In the manner of countless other artists before him, Glushchenko decided to relocate to the artistic Mecca, to Paris. Thus, in 1925, Glushchenko moved to the city that astonishes the artist with its artistic tendencies and inspires him to reach a new level in his art. The impact of impressionism and especially Monet and Degas, post-impressionism and one of its most renowned representatives Vincent van Gogh, and, indeed, the followers of Fauvism like Matisse, Vlaminck and Derain, could not have been ignored by Glushchenko. The artist also greatly admired the works of the English artist J. M. W. Turner. Fortune had favoured Glushchenko, and the success has come promptly enough to his career. The artist was soon able to attract the approval of the French art critics. He exhibited in the most prestigious galleries in Paris such as Salon d’automne, Salon des Independants, and the Salon des Tuileries. His paintings were honoured to be displayed alongside works by Picasso, van Gogh and Matisse. In 1925, Glushchenko helped to decorate the Soviet pavilion at the exhibition in Lyon. As one of the leading artists of the USSR, he assisted with the organisation of Soviet expositions at international exhibitions in Brussels, Milan, Paris, and Marseille. He participated in the arrangement of exhibitions of Soviet artists in Paris, including an exhibition of Peter Konchalovsky. Glushchenko was always in the spotlight: an athletic, charming, proficient in conversations at the social gatherings, bright young man. The artist opened his art studio in Paris which was reminiscent of a cultural salon. He regularly gathered the most diverse audience in there: Parisians, tourists, former compatriots, intellectuals, government officials, leaders of Ukrainian foreign organisations. Even the Austro-Hungarian Archduke Wilhelm von Habsburg, a nephew of former Austrian Emperor Franz Joseph, was a frequent guest of this establishment. Consequently, in 1926, the studio was visited by the Soviet intelligence officers, who had found that Glushchenko’s personality, his lifestyle and circle are suitable for their purposes. Thus, the artist has started to gather information for the Soviet Union. Some portraits, which Glushchenko painted since then, were ordered by the Soviet government as part of the artist’s intelligence.
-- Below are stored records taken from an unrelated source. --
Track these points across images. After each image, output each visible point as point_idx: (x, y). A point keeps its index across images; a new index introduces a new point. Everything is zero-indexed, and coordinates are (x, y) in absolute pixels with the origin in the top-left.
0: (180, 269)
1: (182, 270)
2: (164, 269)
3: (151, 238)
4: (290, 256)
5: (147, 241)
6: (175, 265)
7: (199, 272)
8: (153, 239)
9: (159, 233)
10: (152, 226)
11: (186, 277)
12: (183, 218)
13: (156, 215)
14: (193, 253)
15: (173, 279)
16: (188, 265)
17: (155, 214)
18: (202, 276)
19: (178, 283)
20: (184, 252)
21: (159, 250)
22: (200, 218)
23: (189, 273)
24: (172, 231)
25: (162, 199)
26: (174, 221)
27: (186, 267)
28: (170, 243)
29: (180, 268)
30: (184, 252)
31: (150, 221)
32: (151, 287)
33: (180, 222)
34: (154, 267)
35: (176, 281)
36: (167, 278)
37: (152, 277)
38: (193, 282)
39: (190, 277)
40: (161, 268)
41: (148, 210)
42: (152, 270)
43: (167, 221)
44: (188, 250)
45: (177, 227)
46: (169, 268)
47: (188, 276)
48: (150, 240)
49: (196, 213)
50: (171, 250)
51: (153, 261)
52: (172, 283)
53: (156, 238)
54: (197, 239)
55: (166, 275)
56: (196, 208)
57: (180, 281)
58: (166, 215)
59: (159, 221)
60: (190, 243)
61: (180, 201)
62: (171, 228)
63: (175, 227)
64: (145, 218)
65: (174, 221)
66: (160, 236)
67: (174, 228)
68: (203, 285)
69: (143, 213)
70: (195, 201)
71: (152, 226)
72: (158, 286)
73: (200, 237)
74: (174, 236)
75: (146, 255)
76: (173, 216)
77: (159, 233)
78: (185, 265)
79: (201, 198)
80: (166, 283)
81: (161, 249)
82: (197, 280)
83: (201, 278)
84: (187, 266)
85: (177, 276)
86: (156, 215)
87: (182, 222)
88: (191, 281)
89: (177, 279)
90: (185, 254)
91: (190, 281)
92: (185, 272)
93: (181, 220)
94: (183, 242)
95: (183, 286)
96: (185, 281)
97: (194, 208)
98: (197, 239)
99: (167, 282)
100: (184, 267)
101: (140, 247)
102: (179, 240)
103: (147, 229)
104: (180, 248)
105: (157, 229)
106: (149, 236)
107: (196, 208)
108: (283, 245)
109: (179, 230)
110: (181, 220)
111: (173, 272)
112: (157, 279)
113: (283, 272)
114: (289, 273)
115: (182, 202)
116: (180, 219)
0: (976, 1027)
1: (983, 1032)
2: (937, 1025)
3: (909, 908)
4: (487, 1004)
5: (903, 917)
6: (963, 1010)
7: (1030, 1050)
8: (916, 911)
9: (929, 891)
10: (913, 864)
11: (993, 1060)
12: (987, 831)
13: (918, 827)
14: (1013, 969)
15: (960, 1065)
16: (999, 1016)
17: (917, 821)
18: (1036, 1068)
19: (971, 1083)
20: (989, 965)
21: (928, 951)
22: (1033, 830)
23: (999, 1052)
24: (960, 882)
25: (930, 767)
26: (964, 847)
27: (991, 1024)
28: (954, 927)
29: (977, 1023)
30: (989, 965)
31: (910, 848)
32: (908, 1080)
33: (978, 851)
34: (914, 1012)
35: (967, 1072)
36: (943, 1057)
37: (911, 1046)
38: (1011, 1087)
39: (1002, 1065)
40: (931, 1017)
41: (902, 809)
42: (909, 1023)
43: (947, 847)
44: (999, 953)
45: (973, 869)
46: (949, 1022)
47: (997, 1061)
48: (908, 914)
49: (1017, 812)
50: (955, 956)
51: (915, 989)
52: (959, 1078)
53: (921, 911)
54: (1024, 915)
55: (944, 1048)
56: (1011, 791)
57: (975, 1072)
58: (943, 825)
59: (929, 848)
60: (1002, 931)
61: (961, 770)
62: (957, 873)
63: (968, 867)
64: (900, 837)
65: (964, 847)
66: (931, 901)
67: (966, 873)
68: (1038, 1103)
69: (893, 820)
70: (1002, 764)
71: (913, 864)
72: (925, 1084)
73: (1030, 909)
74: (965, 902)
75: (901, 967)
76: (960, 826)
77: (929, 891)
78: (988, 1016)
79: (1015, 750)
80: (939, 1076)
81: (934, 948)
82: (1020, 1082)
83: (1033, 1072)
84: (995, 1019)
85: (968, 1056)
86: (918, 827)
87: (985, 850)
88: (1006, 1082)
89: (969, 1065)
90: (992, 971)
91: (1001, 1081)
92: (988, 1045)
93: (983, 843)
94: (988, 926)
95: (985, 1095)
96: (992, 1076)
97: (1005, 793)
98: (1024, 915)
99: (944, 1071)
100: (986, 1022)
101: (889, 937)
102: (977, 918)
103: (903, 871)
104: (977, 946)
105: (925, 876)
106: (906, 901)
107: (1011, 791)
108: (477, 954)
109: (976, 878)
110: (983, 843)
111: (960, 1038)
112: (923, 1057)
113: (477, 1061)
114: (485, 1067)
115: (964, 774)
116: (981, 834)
Glushchenko was a very socially active artist, and he concentrated not only on his art but also on the public artistic events. In the early 1930s, Glushchenko was a member of the Association of Independent Artists of Ukraine and participated in the organisation of a large-scale exhibition of Ukrainian, French and Italian works in the National Museum of Lviv. In 1934, he made a creative trip to Spain: the Balearic Islands and Mallorca. Influenced by Communist ideas, in 1936 the artist moved to Moscow. At the first opportunity, the artist was visiting his beloved Ukraine and focused on his painting of the surrounding landscape. He was permitted to live in Ukraine only after the war when his work began to reflect the officially accepted artistic direction of Socialist Realism. In 1944, the artist finally moved to Kiev. In the 1960s, contacts with Western countries, trips abroad and familiarity with new artistic trends eventually were settled in Glushchenko’s work as the entire new stage of his career. He revived his paintings with expressive colours and took a leading position among Ukrainian colourists. There were thirty-two solo exhibitions during the artist’s lifetime. More than ten exhibitions were held in Kyiv alone. Glushchenko’s works were exhibited in Berlin in 1924, in Paris there were 5 exhibitions of the artist from 1925 to 1934, in Milan in 1927, in Ostend in 1927, in Budapest in 1930 and 1932, in Stockholm in 1931, in Rome in 1933, in Lviv in 1934 and 1935, in Moscow in 1943 and 1959, in Belgrade in 1966 and 1968, in London in 1966, in Toronto in 1967 and 1969. In the 1970s, the artist became interested in the technique of monotype. Glushchenko died on October 31, 1977, in Kyiv. The artist left more than ten thousand works that are scattered around the world in private collections and museums in Russia, Ukraine, Germany, France, Canada and the USA.